Data @ Reed

Useful R Packages

Packages are bundles of specialized code that you can add in to go beyond the basic R functions. When you install a package you are adding in extra coding options that can help you analyze or visualize your data more easily. Anyone can write packages and they can be general or very specific, so depending on your task, you may find someone has written a package to make it easier for you.
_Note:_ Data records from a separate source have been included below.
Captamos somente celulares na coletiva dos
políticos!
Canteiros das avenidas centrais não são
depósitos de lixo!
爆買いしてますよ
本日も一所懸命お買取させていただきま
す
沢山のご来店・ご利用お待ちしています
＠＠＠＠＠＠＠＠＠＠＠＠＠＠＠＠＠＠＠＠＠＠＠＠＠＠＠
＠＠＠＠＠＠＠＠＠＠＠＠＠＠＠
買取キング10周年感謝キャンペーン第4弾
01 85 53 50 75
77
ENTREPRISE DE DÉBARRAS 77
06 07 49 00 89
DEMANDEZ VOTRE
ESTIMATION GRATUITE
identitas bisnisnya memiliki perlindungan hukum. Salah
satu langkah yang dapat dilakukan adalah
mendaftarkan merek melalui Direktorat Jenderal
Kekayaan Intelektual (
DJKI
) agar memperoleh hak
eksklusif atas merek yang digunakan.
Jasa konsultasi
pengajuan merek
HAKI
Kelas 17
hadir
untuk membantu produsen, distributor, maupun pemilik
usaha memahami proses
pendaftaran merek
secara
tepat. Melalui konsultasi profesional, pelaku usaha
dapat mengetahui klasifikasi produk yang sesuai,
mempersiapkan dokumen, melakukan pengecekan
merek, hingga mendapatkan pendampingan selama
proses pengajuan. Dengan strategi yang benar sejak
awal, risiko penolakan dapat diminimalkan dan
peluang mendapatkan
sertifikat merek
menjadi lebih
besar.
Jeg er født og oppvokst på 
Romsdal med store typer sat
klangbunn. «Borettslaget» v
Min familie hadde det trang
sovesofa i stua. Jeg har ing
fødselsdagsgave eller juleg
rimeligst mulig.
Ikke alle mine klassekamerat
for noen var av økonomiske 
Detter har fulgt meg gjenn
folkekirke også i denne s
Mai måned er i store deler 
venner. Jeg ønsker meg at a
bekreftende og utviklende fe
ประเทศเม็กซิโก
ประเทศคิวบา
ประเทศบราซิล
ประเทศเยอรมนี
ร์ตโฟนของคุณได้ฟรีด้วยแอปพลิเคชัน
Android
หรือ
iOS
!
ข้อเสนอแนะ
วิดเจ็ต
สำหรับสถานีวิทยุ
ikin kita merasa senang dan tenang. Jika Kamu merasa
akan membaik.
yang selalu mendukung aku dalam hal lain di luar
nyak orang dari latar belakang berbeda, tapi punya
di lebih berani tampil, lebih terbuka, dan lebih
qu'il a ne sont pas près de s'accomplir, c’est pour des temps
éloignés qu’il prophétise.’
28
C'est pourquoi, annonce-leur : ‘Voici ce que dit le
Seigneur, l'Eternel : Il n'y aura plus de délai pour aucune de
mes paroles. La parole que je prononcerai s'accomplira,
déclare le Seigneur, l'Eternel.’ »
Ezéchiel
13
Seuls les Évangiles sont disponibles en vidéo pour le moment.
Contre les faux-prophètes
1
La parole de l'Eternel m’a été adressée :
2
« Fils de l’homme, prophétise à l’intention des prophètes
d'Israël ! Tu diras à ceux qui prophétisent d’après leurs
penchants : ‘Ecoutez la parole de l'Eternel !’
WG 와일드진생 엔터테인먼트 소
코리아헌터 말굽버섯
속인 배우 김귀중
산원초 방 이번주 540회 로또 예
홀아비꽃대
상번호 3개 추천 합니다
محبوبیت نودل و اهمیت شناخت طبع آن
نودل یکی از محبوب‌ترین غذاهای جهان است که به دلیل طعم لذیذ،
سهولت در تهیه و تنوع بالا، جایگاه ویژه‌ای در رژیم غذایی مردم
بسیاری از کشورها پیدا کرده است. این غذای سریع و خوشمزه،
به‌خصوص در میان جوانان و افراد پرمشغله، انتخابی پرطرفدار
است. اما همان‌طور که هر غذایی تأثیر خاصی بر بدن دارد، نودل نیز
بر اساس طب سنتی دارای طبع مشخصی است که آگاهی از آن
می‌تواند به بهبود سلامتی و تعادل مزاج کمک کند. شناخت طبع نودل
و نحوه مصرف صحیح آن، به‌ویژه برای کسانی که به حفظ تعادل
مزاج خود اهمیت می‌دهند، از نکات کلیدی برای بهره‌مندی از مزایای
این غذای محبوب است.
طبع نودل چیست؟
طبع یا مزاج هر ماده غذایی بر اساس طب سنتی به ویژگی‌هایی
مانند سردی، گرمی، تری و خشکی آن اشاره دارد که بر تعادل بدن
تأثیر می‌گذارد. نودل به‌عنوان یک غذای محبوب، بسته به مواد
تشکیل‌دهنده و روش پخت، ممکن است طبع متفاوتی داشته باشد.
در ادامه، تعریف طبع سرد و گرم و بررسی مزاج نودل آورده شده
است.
The terms "package" and "library" are used interchangeably. When using R you will run install.packages() when you need to add a package for the first time, then you run library() to load the package. install.packages() is like buying a book—you only need to do it once—and library() is like getting it off the shelf—you need to do it everytime you want to use that book. 

 

The one package to rule them all

The first step in all of your scripts will likely be this line of code:

library(tidyverse)

{tidyverse} is a meta-package that will load many other packages within a single step. When you run the line above, it will load in the following packages for you automatically:

  • ggplot2,
  • dplyr
  • tidyr
  • readr
  • purrr
  • tibble
  • stringr
  • forcats

Below are categories that contain other useful packages. If you are trying to load in data from an online database (ex: US Census) be sure to check out the Direct Data Access libraries. There may be a library that will load your data in for you without the need for you to download it from the website. 

Loading Data

Package Name

What It Does

Learn More

readr for loading in .csv, .txt, and more file types readr documentation
readxl for loading .xlsx file types and other Excel extensions readxl documentation
haven for loading Stata, SPS, and SPSS files haven documentation
jsonlite for importing JSON objects and converting to R data types jsonlite documentation
googlesheets4 for loading data from a Google Drive account googlesheets4 documentation
rvest for web-scraping  rvest documentation
duckdb for loading more data than R likes to load; if you have a huge dataset, use this package duckdb documentation

Formatting Data

Package Name

What It Does

Learn More

dplyr contains the most commonly used tools for data manipulation dplyr documentation
tidyr tools for pivoting tables from wide to long format and vice versa tidyr documentation
janitor for cleaning up and standardizing data names janitor documentation
stringr helpful functions for manipulating strings stringr documentation
scales for overriding default settings for significant digits, plot axes, and more scales documentation
lubridate a must have package for formatting any data that is a date or time lubridate documentation
data.table good functions for speeding up analysis when you have large data sets data.table documentation
broom for making your data more tidyverse friendly  broom documentation
purrr tools for working with functions and vectors, helpful for converting from lists of lists to data frames purrr documentation

Creating Nice Plots & Tables

Package Name

What It Does

Learn More

ggplot2 the best package for making your graphs look nice ggplot2 documentation
gt stands for "great tables" and follow through on its promise gt documentation
gtsummary works with gt to display publication-ready summary of regressions and more gtsummary documentation
viridis has pretty color palettes viridis documentation
RColorBrewer has pretty color palettes RColorBrewer documentation
ggpubr customization for ggplot2 that helps make publication-ready documents ggpubr documentation
patchwork works well with ggplot2 to help align multiple plots or tables in one figure or page patchwork documentation
gridExtra helps align multiple plots or tables in one figure or page gridExtra documentation
wesanderson has color palettes that correspond to each Wes Anderson movie wesanderson documentation
plotly for making your graphs interactive, works well with the shiny package plotly documentation

Useful Stats Packages

Package Name

What It Does

Learn More

stats the main source for statistical functions beyond base R stats documentation
lme4 for linear regression with mixed-effects models lme4 documentation
lmerTest statistical tests for analyzing linear mixed-effect models lmerTest documentation
MASS for regression analysis of non-linear models MASS documentation
Hmisc a lot of miscellaneous additional functions for statistical analyis Hmisc documentation
FactoMineR for multivariate exploratory data analysis FactoMineR documentation
outliers many specific tests for detecting outliers outliers documentation
vegan for ordination analyses and diversity stats, particularly good for ecology vegan documentation
car extra tools for regression analysis car documentation
cluster tools for performing cluster analysis cluster documentation
forcats tools for working with categorical variables forcats documentation

Direct Data Access

Package Name

Database Accessed

Learn More

tidycensus US Census tidycensus documentation
rnoaa* National Oceanic and Atmospheric Administration

rnoaa documentation 

COVID19 daily updates on Covid data COVID19 documentation
wbstats World Bank data wbstats documentation
tidyquant Stock market data fredr documentation
crimedata Crime Open Database crimedata documentation
eurostat Eurostat Open Data eurostat documentation
WDI World Bank and World Development Indicators WDI documentation
imf.data International Monetary Fund imf.data documentation
fredr Federal Reserve of Economic Data fredr documentation
googleanalyticsR Google Analytics googleanalyticsR documentation

* They're working on a replacement, but it is still usable.